Dancer from the Dance
- Cover of the first edition
- Author: Andrew Holleran
- Language: English
- Genre: Gay novel
- Publisher: William Morrow & Co.
- Publication date: 1978
- Publication place: United States
- Media type: Print (hardcover)
- Pages: 250 pp
- ISBN: 978-0-688-03357-6

= Dancer from the Dance =

1978 novel by Andrew Holleran

Dancer from the Dance is a 1978 novel by Andrew Holleran (pen name of Eric Garber) about gay men in New York City and Fire Island.

== Title ==
The book's title is derived from William Butler Yeats' poem "Among school children" published in 1928. It ends with the paragraph:

Labour is blossoming or dancing where
The body is not bruised to pleasure soul,
Nor beauty born out of its own despair,
Nor blear-eyed wisdom out of midnight oil.
O chestnut tree, great rooted blossomer,
Are you the leaf, the blossom or the bole?
O body swayed to music, O brightening glance,
How can we know the dancer from the dance?

==Plot==
Malone, a handsome young man from the Midwest, leaves behind his straight life as a lawyer to immerse himself in the gay life of 1970s New York. He meets Andrew Sutherland, variously described as a speed addict, a socialite, and a drag queen who guides him through his new social circle. Their social life includes long nights of drinking, dancing, and drug use in New York's gay bars. Though they enjoy many physical pleasures, their lives lack any spiritual depth. Much of the plot concerns Sutherland's efforts to leverage Malone's beauty by "marrying" him to a young millionaire. The marriage never happens: Sutherland dies of an overdose, and Malone goes for a late-night swim the same night. He is never seen again.

==Style and themes ==
The book switches perspective often. Characters are sometimes tracked closely using traditional omniscient narrative techniques, before turning to one character's point of view. Yale Review contributor Garth Greenwell posits that this narrative structure echoes Yeats' poem ("How can we know the dancers from the dance?"): "[and] alternates between first person singular, the enigmatic narrator whose circumstances we only ever glimpse, and a communal “we.”
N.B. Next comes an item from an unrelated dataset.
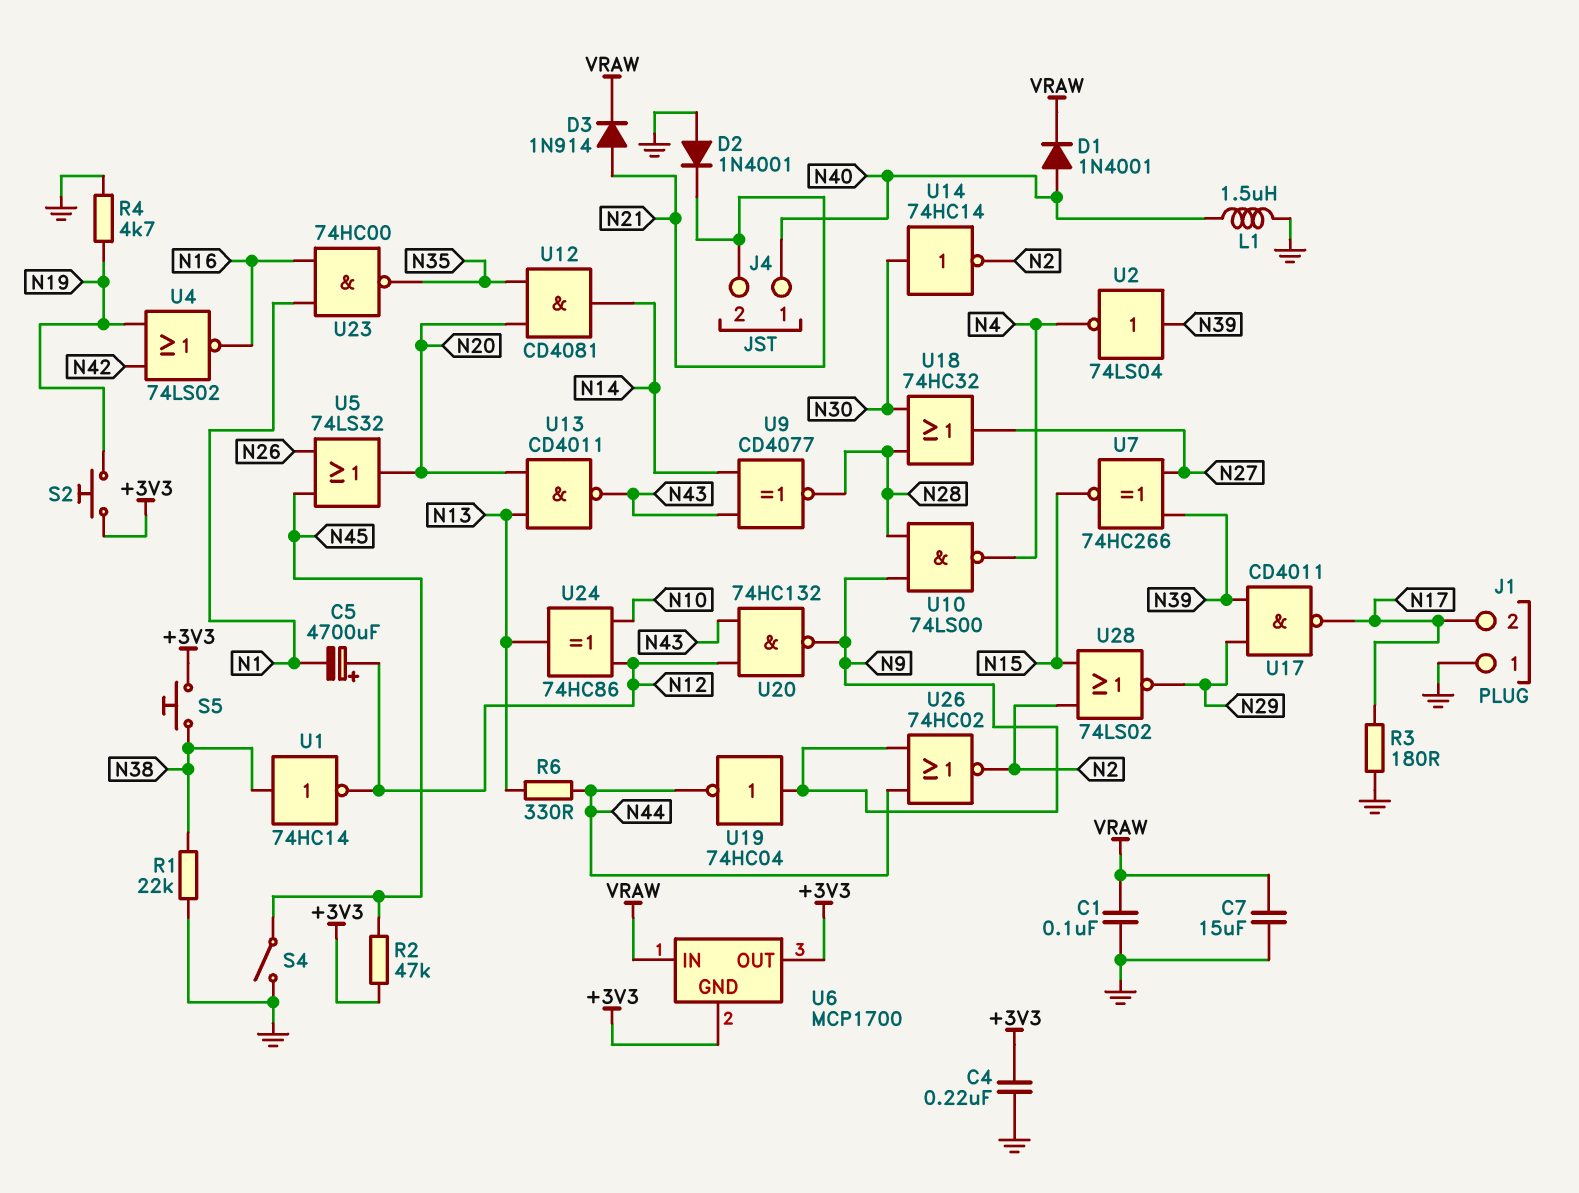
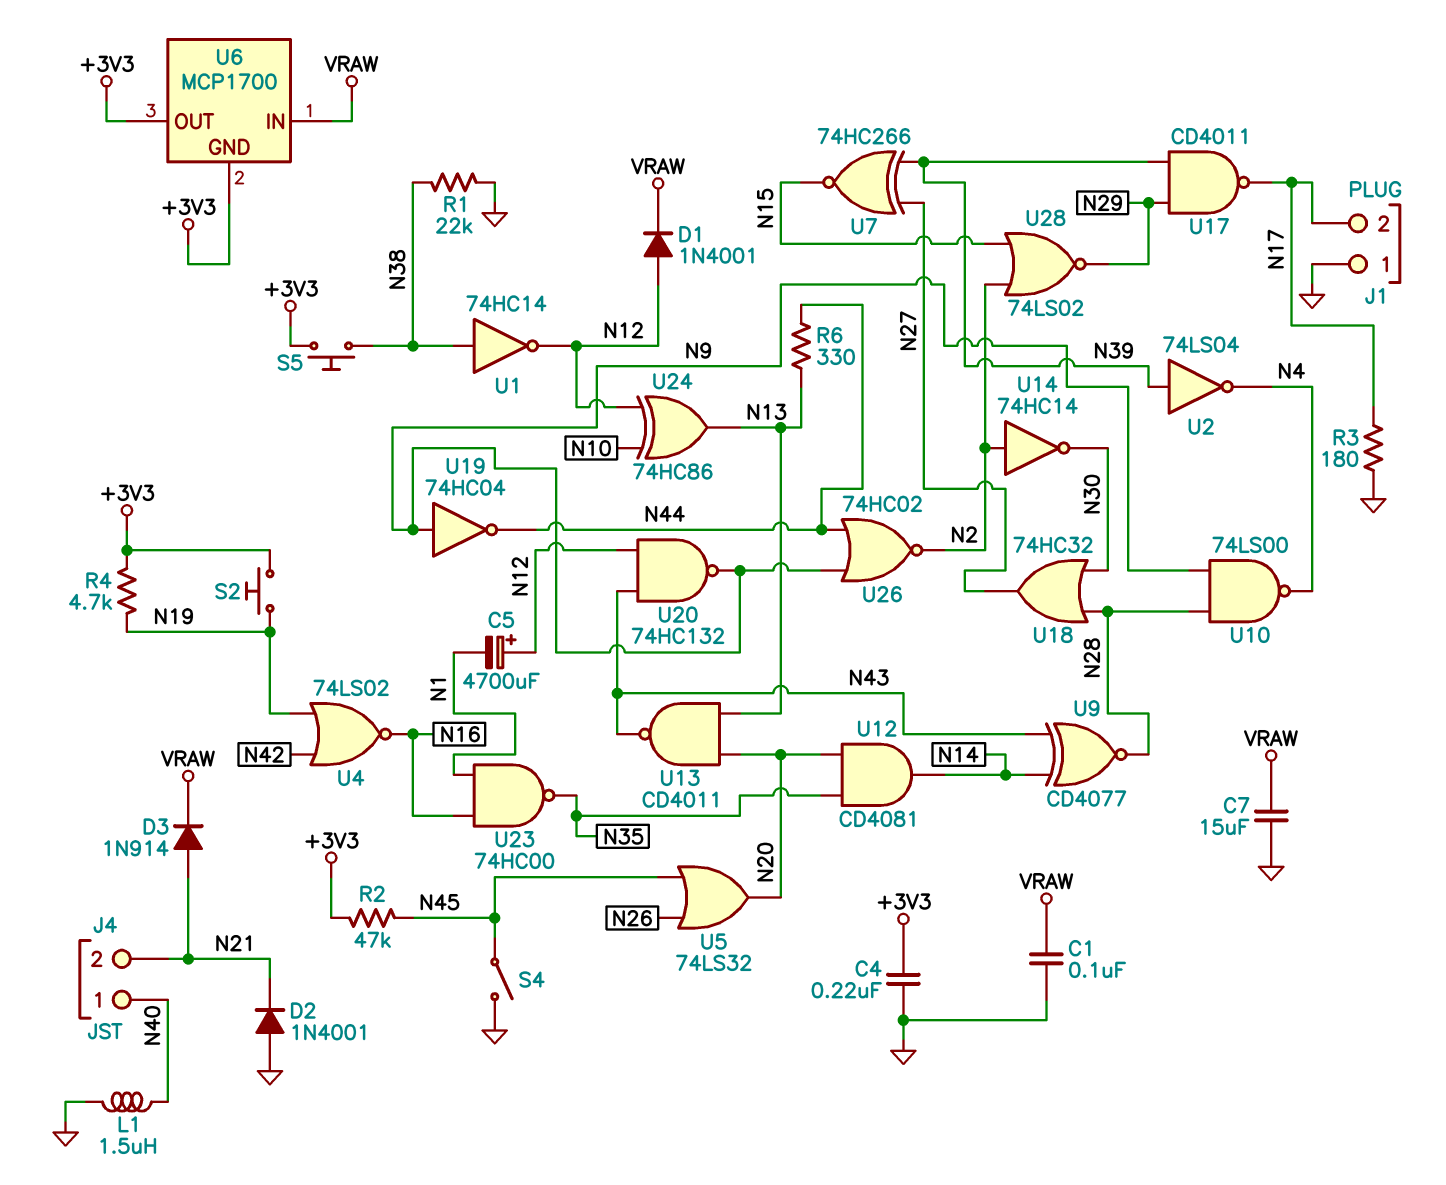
D1: diode 1N4001 (A N40, K VRAW) -> diode 1N4001 (A N12, K VRAW)
R4: 4.7k (GND, N19) -> 4.7k (+3V3, N19)
U14: NOT 74HC14 (in N30, out N2) -> NOT 74HC14 (in N2, out N30)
The narrative centered around Malone builds over the course of the novel to reach a finale, but unlike the Bildungsroman, Holleran saw it as "constant, multiple cycles of love, “like the growing and dying of a plant, from indifference to love to extinction”."

== Reception ==
The novel is known for its vivid imagery, and lush language depicting gay men searching for love and acceptance in a harsh, dreamlike urban landscape. The novel was one of the first among gay fiction to portray the party atmosphere of Fire Island, a summer community on Long Island where many urban homosexuals celebrated drugs, parties, tea dances, and sexual exploration.

The New York Times critic John Lahr described the book's style as "superb", writing that "erotic heat percolates through these pages: Men burn for love; the metaphor for their obsession is dancing." Kirkus reviews was more critical, writing that "without a single character capable of growth, this fiction debut can't succeed as a novel. But it does succeed off and on as a vivid, perceptive, authentically pathetic neon side show".

The book can be read from a moralist perspective, as a criticism of the world it depicts. This point of view often pairs Dancer from the Dance, with Faggots by Larry Kramer, another gay novel published the same year. The latter is a direct and incisive critique of the 1970s New York city gay scene, and takes on a judgmental tone while Holleran left his book's perspective ambivalent.

There was some speculation that Holleran wrote the book under a pseudonym due to its subject matter. The author denied the fact, stating that he would always write under a pseudonym to better separate his private and public lives.

== Influence ==
Published in the same year as Edmund White's Nocturnes for the King of Naples and Larry Kramer's Faggots, Dancer from the Dance is regarded as a major contribution to post-Stonewall gay male literature and it enjoys cult status in the gay community. It has been described as "the best gay novel of all time," a work that is continually rediscovered by new generations of gay male readers despite not being taught in colleges and universities, unlike other classic works by writers from minority groups.